Demonstrate that the laplace transform of y(t) is

Y(s) = \frac{2s+7}{s^{2}+2s+7} + \frac{e^{-s}}{s(s^{2}+2s+7)} + \frac{1}{s^{2}(s^{2}+2s+7)}+\frac{e^{-s}}{s^{2}(s^{2}+2s+7)}

Homework Equations

H(t) is the heaviside step function which is 0 when t is less than 0 and 1 when t is greater than 1, (undefined at 0.)

Tables of common laplace transforms are available on the internet e.g. http://www.rapidtables.com/math/calculus/laplace_transform.htm

3. Attempt at a Solution
Okay so I use the laplace transform on both sides of the equation with
r(t) defined as t H(t) - t H(t-1)

When I calculate this I finish with

\frac{2s+7}{s^{2}+2s+7} + \frac{1}{s^{2}(s^{2}+2s+7)}+\frac{e^{-s}}{s^{2}(s^{2}+2s+7)}

This is similar to the needed answer however I seem to have dropped a factor of se^-s on the right side somewhere and I cannot see any mistakes in the algebra.

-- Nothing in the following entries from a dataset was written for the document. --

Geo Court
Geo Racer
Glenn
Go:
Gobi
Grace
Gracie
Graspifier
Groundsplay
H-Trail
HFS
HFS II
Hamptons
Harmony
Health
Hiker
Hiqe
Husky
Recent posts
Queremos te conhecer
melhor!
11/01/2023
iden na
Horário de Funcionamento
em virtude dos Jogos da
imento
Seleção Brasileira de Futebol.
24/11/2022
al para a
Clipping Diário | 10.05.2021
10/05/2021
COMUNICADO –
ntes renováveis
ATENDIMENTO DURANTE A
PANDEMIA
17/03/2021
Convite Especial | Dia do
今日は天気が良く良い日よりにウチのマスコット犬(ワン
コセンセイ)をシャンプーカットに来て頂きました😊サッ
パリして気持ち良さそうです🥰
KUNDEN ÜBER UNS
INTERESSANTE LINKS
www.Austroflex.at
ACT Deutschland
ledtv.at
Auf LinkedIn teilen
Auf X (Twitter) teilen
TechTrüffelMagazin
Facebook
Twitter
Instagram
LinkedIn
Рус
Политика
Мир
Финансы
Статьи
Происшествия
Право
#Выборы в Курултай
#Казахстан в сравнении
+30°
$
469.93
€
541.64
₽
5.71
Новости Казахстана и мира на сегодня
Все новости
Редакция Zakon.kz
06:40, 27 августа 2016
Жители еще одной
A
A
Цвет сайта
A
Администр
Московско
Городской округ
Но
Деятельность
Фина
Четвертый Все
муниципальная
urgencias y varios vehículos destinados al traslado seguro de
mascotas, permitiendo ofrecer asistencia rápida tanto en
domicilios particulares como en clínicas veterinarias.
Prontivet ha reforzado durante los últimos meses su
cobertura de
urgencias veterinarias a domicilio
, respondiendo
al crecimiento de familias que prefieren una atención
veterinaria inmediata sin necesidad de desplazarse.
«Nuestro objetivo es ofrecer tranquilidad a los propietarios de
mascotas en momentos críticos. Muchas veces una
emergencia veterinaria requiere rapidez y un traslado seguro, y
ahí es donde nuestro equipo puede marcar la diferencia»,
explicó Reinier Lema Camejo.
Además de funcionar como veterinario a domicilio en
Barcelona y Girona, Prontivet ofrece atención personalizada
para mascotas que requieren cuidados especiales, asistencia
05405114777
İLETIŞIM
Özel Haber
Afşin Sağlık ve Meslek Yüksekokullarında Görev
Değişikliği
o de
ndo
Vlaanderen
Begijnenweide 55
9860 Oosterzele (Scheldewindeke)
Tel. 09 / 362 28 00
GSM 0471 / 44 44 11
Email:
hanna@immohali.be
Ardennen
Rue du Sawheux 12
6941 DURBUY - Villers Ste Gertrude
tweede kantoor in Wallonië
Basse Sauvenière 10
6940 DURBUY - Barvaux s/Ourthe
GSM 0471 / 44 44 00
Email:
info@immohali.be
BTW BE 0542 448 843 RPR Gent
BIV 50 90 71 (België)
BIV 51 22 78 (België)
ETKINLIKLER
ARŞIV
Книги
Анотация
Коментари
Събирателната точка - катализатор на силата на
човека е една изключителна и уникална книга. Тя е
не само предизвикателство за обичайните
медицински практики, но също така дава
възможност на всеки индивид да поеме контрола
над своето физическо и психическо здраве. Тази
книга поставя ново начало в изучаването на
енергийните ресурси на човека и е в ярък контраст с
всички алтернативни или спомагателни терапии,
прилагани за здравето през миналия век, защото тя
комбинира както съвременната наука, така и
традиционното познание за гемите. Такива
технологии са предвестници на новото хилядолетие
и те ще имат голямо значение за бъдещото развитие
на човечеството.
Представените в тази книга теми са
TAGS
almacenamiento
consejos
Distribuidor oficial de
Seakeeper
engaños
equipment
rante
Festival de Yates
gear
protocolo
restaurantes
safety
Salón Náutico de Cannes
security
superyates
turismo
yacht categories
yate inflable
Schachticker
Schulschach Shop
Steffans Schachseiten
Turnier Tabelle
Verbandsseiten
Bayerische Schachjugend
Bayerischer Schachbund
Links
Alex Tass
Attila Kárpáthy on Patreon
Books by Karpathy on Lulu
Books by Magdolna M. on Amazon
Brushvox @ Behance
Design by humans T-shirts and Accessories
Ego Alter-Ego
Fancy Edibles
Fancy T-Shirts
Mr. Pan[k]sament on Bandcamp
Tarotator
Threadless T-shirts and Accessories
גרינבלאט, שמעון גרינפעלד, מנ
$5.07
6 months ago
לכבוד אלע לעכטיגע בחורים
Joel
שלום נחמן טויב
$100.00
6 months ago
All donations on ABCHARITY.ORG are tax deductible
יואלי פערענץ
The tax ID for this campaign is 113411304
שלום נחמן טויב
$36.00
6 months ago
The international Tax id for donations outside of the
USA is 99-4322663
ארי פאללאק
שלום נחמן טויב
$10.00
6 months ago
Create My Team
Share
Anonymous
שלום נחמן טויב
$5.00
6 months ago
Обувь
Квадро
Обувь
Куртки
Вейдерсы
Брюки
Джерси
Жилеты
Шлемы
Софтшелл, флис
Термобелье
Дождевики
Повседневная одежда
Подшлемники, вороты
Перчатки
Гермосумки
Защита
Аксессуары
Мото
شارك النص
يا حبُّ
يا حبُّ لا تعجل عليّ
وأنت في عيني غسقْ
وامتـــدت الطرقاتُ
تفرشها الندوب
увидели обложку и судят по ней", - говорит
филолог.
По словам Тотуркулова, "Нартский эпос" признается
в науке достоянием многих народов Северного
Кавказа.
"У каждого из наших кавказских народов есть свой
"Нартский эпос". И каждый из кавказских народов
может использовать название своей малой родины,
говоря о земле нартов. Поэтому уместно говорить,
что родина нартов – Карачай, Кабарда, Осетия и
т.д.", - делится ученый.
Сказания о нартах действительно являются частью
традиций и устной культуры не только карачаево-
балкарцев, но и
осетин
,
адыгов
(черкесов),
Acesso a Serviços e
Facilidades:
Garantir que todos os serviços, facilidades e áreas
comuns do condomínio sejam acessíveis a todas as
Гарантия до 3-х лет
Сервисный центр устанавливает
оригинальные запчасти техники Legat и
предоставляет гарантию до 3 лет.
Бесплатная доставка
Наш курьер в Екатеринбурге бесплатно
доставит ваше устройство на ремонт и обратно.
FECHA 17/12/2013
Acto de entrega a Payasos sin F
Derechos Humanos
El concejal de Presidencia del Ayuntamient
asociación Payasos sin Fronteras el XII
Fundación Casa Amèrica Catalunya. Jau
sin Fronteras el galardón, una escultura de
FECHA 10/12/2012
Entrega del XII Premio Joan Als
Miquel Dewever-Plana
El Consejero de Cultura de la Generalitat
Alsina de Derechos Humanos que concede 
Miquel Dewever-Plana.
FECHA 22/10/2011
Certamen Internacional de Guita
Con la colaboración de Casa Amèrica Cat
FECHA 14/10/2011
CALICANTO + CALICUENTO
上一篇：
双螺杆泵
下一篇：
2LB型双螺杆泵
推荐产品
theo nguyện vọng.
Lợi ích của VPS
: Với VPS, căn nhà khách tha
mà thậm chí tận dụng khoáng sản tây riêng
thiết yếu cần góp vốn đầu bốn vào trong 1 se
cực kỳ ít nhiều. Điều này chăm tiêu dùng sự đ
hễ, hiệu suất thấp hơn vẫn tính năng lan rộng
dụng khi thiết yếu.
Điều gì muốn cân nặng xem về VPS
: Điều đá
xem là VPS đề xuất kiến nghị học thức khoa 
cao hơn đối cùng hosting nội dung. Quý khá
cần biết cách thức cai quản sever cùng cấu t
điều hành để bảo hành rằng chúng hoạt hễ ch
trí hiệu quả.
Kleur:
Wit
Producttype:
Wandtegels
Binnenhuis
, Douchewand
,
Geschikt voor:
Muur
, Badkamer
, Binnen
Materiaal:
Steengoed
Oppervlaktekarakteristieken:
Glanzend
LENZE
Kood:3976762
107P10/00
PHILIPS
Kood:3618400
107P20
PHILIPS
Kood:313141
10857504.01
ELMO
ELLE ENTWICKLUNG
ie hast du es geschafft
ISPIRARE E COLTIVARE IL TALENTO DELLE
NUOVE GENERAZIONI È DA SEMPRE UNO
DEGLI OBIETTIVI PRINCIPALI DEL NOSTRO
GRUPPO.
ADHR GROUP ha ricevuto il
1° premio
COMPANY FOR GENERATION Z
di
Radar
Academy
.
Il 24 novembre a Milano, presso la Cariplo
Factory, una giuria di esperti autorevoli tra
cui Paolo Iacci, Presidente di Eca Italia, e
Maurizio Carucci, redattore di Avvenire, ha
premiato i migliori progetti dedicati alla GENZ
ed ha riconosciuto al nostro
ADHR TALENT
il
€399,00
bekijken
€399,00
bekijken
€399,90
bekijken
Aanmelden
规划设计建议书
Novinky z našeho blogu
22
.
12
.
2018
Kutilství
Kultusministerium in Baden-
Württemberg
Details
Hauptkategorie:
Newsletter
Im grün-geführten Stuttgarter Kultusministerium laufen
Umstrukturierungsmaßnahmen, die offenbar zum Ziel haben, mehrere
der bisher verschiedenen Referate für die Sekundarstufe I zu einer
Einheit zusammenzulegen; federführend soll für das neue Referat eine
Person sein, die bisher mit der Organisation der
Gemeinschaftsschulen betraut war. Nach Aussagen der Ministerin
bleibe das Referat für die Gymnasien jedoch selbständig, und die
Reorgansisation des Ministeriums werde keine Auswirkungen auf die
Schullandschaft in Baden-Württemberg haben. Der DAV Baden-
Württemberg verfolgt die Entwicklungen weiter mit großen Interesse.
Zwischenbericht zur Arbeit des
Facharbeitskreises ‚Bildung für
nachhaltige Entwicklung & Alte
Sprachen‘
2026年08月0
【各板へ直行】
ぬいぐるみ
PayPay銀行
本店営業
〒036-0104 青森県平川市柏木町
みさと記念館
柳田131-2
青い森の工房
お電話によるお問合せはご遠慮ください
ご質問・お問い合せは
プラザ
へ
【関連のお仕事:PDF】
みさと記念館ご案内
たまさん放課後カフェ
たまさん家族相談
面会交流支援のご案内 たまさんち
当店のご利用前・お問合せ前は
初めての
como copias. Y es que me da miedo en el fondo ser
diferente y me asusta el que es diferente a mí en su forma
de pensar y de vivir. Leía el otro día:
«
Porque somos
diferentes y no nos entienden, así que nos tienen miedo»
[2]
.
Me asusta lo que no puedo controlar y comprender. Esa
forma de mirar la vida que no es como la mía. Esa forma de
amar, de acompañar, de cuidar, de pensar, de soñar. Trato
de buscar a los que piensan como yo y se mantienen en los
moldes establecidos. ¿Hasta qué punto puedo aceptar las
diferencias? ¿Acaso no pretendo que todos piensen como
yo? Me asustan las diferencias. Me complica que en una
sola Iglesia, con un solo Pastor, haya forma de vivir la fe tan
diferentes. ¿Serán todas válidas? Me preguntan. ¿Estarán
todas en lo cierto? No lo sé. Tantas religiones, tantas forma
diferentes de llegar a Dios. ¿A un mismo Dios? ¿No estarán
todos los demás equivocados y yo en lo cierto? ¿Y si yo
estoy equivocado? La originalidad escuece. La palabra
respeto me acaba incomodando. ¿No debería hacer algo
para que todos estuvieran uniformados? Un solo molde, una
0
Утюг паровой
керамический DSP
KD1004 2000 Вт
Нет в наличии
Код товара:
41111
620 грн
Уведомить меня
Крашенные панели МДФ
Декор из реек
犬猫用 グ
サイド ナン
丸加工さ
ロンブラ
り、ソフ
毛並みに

Is my definition of r(t) correct and am I correct to say that the laplace transform of t H(t) - t H(t-1) is

\frac{1}{s^{2}} -e^{s}(\frac{1}{s^{2}})?

 

[LCKurtz]

Yes, $r(t) = t(H(t) - H(t-1))$ but you are missing a term in the transform. You can check it yourself by just calculating the integral$$
\int_0^1 te^{-st}\, dt$$

 

[chinye11]

OK, Thanks very much, I realized that I had applied the shifting theorem to an equation of the form:
y(t) (H(t-a)) when y(t-a) (H(t-a)) is required

This dropped a H(t-1) term which was the missing term.